Пожалуй, никогда, ни разу мне не было так трудно обуздать себя и не взорваться, как в ту минуту. Все же мне удалось удержаться от весьма непочтительного замечания по поводу монахов, всех, какие есть на свете, едва не сорвавшегося с языка, и предпринять еще одну попытку победить несносную уклончивость старика. На мое счастье, я и сам был любителем нюхательного табака, и у меня в кармане была полная табакерка отличного английского зелья, каковую я и протянул ему сейчас в порядке взятки. То было мое последнее средство.
— Я только что заметил, что в вашей табакерке нету табака. Не хотите ли отведать понюшку моего?
Согласие свое капуцин выразил с прямо-таки юношеской живостью. Он захватил в щепоть самую гигантскую понюшку, какую только можно было удержать в ладони, медленно втянул ее, не уронив ни крошки, и, полуприкрыв глаза и растроганно тряся головой, отеческим жестом потрепал меня по плечу:
— О, сын мой, — что за восхитительный табак! О, сын мой и любезный путешественник, подай твоему любящему духовному отцу еще одну совсем-совсем ничтожную понюшку!
— Позвольте, я набью вам табакерку. У меня еще много.

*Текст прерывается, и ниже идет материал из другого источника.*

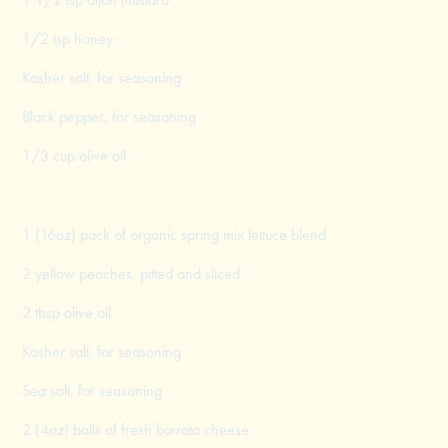
1/2 tsp honey
Kosher salt, for seasoning
Black pepper, for seasoning
1/3 cup olive oil
1 (16oz) pack of organic spring mix lettuce blend
2 yellow peaches, pitted and sliced
2 tbsp olive oil
Kosher salt, for seasoning
Sea salt, for seasoning
2 (4oz) balls of fresh burrata cheese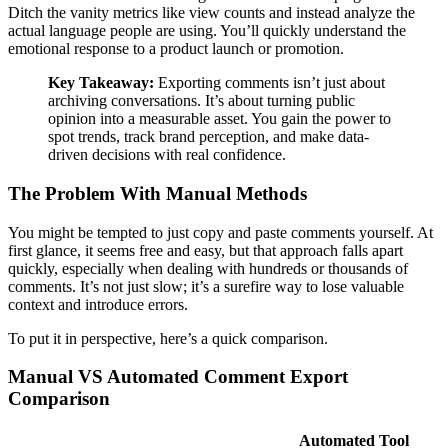
Ditch the vanity metrics like view counts and instead analyze the
actual language people are using. You’ll quickly understand the
emotional response to a product launch or promotion.
Key Takeaway:
Exporting comments isn’t just about
archiving conversations. It’s about turning public
opinion into a measurable asset. You gain the power to
spot trends, track brand perception, and make data-
driven decisions with real confidence.
The Problem With Manual Methods
You might be tempted to just copy and paste comments yourself. At
first glance, it seems free and easy, but that approach falls apart
quickly, especially when dealing with hundreds or thousands of
comments. It’s not just slow; it’s a surefire way to lose valuable
context and introduce errors.
To put it in perspective, here’s a quick comparison.
Manual VS Automated Comment Export
Comparison
Automated Tool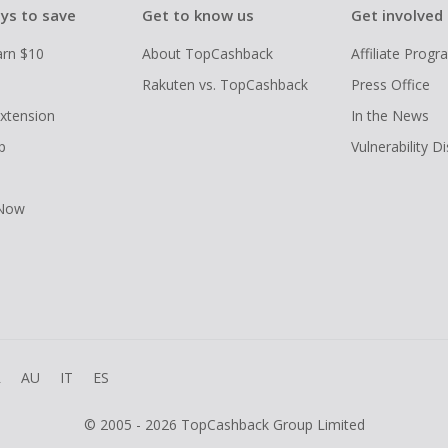
ys to save
Get to know us
Get involved
arn $10
About TopCashback
Affiliate Prog
Rakuten vs. TopCashback
Press Office
xtension
In the News
p
Vulnerability D
 Now
R
AU
IT
ES
© 2005 - 2026 TopCashback Group Limited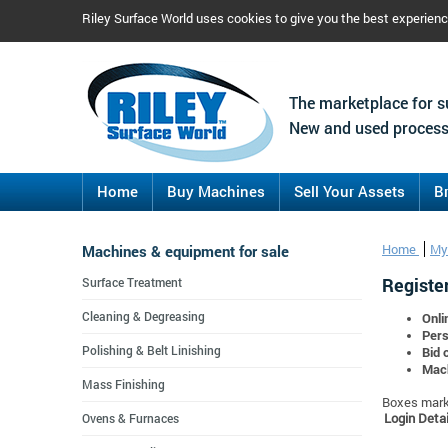
Riley Surface World uses cookies to give you the best experien
The marketplace for s
New and used process
Home
Buy Machines
Sell Your Assets
B
Machines & equipment for sale
Home
My
Register
Surface Treatment
Cleaning & Degreasing
Onli
Pers
Polishing & Belt Linishing
Bid 
Mach
Mass Finishing
Boxes marke
Login Detai
Ovens & Furnaces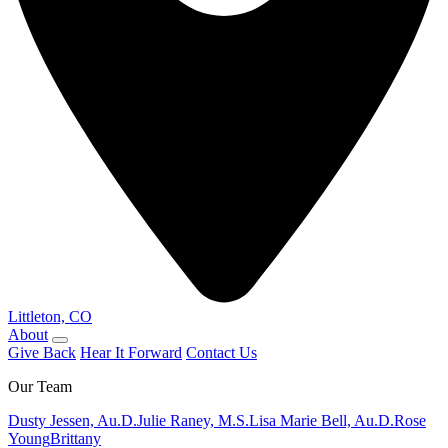
Littleton, CO
About
Give Back
Hear It Forward
Contact Us
Our Team
Dusty Jessen, Au.D.
Julie Raney, M.S.
Lisa Marie Bell, Au.D.
Rose
Young
Brittany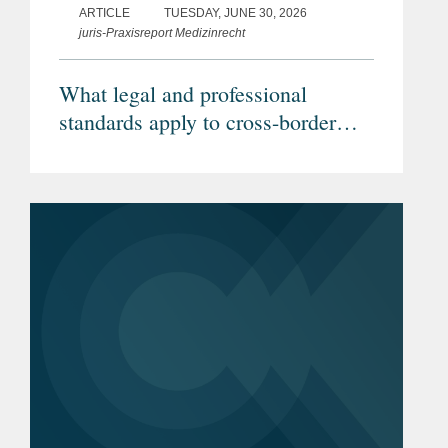
ARTICLE
TUESDAY, JUNE 30, 2026
juris-Praxisreport Medizinrecht
What legal and professional
standards apply to cross-border
telemedicine? (Article in German)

Помятая табакерка оказалась у меня в руках, прежде чем я успел докончить фразу. Отеческое похлопывание по спине стало еще более одобрительным, а хрипловато-слабый голосок бойко и многословно меня нахваливал. Похоже, я нащупал слабое место старого капуцина и, возвращая ему табакерку, немедленно воспользовался замеченным преимуществом.
— Простите, что я снова докучаю вам расспросами, — промолвил я, — но у меня на то особые причины, мне очень важно получить от вас объяснение того чудовищного зрелища во флигеле.
— Пройдемте внутрь.
Он потянул меня в ворота, захлопнул их, повел через поросший травой двор, граничивший с невыполотым огородом, и проводил в длинную комнату с низким потолком, грязным кухонным шкафом, несколькими рядами сидений, украшенных грубой резьбой, одной или двумя зловещими, в разводах плесени картинами, которые висели здесь для красоты. То была ризница.
— Тут никого нет, прохладно, хорошо, — сказал старый капуцин. Там было так сыро, что меня стал бить озноб. — Не хотите ли осмотреть церковь? — спросил монах. — Это настоящая жемчужина! Если б только мы могли восстановить ее, но мы не в силах. Ах! Злой рок и нищета, мы так бедны, что не можем привести в порядок нашу церковь!